Cloud-based desktop computing environment that allows users to access their desktop, applications, and files from any device with internet connection.

Use Cases

Provider Equivalents

Frequently Asked Questions

What’s the difference between Virtual Desktop and VDI?
VDI (Virtual Desktop Infrastructure) is the underlying technology and architecture for hosting desktops on centralized servers. “Virtual Desktop” is the end-user experience: a desktop you log into remotely. In practice, virtual desktops are often delivered using VDI (self-managed) or DaaS (a cloud provider manages much of the VDI platform).
When should I use a Virtual Desktop?
Use a virtual desktop when you need secure access to corporate apps and data from many device types (BYOD, contractors, call centers), when users need a consistent desktop anywhere, when you want centralized patching and policy control, or when you need rapid onboarding/offboarding.

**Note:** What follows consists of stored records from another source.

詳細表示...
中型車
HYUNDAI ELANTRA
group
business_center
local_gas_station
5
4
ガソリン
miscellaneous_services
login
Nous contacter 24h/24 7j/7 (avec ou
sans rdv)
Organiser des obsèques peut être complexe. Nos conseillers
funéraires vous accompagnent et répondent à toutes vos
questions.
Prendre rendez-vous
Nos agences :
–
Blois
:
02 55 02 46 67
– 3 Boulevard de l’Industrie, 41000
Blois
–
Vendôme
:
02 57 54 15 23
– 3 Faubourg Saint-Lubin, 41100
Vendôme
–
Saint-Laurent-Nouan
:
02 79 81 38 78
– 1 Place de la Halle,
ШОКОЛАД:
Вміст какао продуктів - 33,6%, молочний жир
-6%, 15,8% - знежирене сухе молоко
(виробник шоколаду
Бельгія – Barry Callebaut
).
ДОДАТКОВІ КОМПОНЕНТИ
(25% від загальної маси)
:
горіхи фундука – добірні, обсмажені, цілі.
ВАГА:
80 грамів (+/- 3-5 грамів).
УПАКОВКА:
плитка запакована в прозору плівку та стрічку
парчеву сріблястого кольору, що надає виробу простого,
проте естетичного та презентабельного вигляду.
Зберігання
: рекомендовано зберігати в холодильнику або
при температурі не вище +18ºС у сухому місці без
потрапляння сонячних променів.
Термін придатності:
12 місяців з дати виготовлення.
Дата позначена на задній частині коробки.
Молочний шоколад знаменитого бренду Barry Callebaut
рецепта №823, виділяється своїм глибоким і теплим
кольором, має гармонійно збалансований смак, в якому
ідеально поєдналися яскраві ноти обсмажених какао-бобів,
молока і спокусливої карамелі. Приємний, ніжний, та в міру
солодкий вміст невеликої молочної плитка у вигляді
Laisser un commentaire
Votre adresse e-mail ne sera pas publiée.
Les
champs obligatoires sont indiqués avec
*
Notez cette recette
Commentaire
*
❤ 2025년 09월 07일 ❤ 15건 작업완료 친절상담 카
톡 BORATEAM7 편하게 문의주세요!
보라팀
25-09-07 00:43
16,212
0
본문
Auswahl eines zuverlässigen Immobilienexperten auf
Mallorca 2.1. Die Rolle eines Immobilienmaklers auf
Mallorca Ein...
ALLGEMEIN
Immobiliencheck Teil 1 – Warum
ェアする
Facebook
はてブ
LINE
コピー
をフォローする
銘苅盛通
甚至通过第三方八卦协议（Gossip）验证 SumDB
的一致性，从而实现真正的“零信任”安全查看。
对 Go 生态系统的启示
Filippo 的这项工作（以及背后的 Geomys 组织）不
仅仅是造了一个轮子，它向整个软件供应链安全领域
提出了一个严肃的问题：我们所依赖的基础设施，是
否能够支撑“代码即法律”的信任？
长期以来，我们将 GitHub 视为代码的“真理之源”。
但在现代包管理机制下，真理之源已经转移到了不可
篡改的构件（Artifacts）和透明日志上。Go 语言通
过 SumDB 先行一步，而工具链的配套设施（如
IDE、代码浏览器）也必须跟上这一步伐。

It’s also useful for regulated environments where keeping data off endpoints is important.
How much does a Virtual Desktop cost?
Costs depend on (1) desktop type (persistent vs non-persistent), (2) compute size (CPU/RAM/GPU), (3) storage and backups, (4) licensing (Windows, Microsoft 365/Remote Desktop rights, third-party VDI licenses), (5) user concurrency and hours of use, and (6) network egress and security tooling. Managed DaaS is often priced per user per month or per desktop instance-hour, plus storage and optional services.